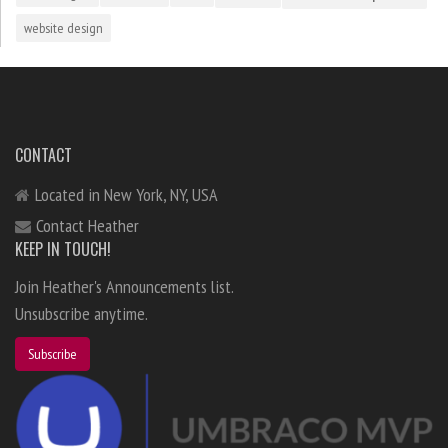
website design
CONTACT
Located in New York, NY, USA
Contact Heather
KEEP IN TOUCH!
Join Heather's Announcements list.
Unsubscribe anytime.
Subscribe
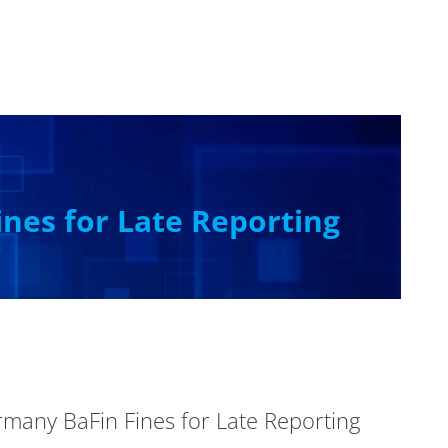
nes for Late Reporting
any BaFin Fines for Late Reporting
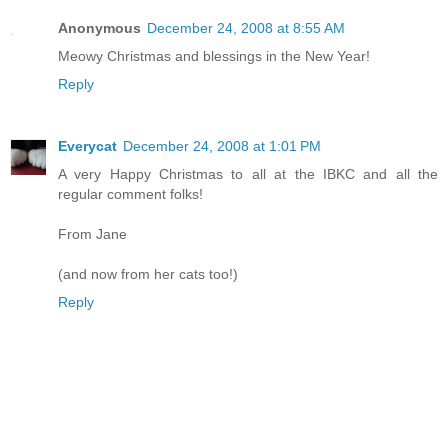
Anonymous
December 24, 2008 at 8:55 AM
Meowy Christmas and blessings in the New Year!
Reply
Everycat
December 24, 2008 at 1:01 PM
A very Happy Christmas to all at the IBKC and all the
regular comment folks!
From Jane
(and now from her cats too!)
Reply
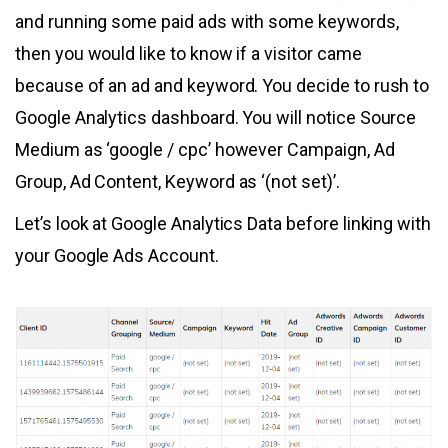
and running some paid ads with some keywords,
then you would like to know if a visitor came
because of an ad and keyword. You decide to rush to
Google Analytics dashboard. You will notice Source
Medium as ‘google / cpc’ however Campaign, Ad
Group, Ad Content, Keyword as ‘(not set)’.
Let’s look at Google Analytics Data before linking with
your Google Ads Account.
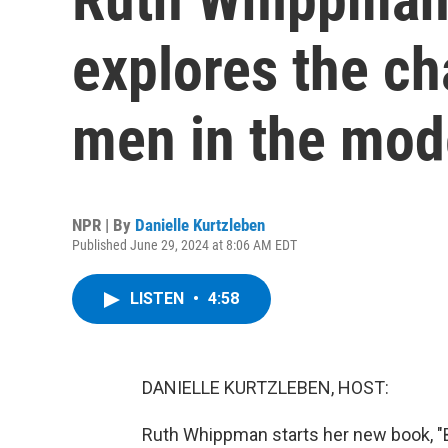
explores the ch
men in the mod
NPR | By
Danielle Kurtzleben
Published June 29, 2024 at 8:06 AM EDT
LISTEN
•
4:58
DANIELLE KURTZLEBEN, HOST:
Ruth Whippman starts her new book, "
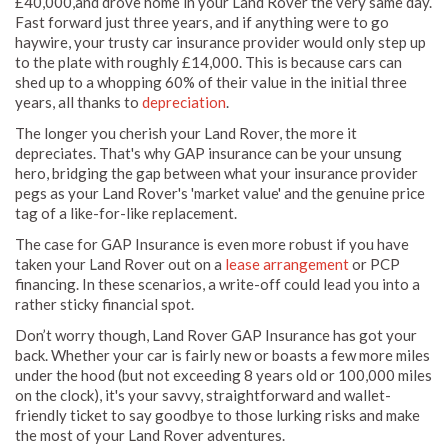
£40,000,and drove home in your Land Rover the very same day.
Fast forward just three years, and if anything were to go
haywire, your trusty car insurance provider would only step up
to the plate with roughly £14,000. This is because cars can
shed up to a whopping 60% of their value in the initial three
years, all thanks to
depreciation
.
The longer you cherish your Land Rover, the more it
depreciates. That's why GAP insurance can be your unsung
hero, bridging the gap between what your insurance provider
pegs as your Land Rover's 'market value' and the genuine price
tag of a like-for-like replacement.
The case for GAP Insurance is even more robust if you have
taken your Land Rover out on a
lease arrangement
or PCP
financing. In these scenarios, a write-off could lead you into a
rather sticky financial spot.
Don’t worry though, Land Rover GAP Insurance has got your
back. Whether your car is fairly new or boasts a few more miles
under the hood (but not exceeding 8 years old or 100,000 miles
on the clock), it's your savvy, straightforward and wallet-
friendly ticket to say goodbye to those lurking risks and make
the most of your Land Rover adventures.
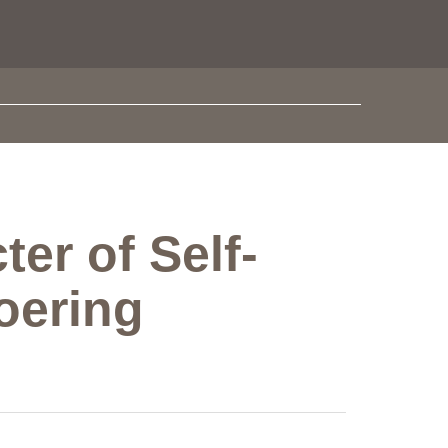
er of Self-
oering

== WHAT YOU HAVE TO DO ==
Search the records above for "Land" and copy every line that has it.

== TASK RESPONSE ==
£40,000,and drove home in your Land Rover the very same day.
The longer you cherish your Land Rover, the more it
pegs as your Land Rover's 'market value' and the genuine price
taken your Land Rover out on a
Don’t worry though, Land Rover GAP Insurance has got your
the most of your Land Rover adventures.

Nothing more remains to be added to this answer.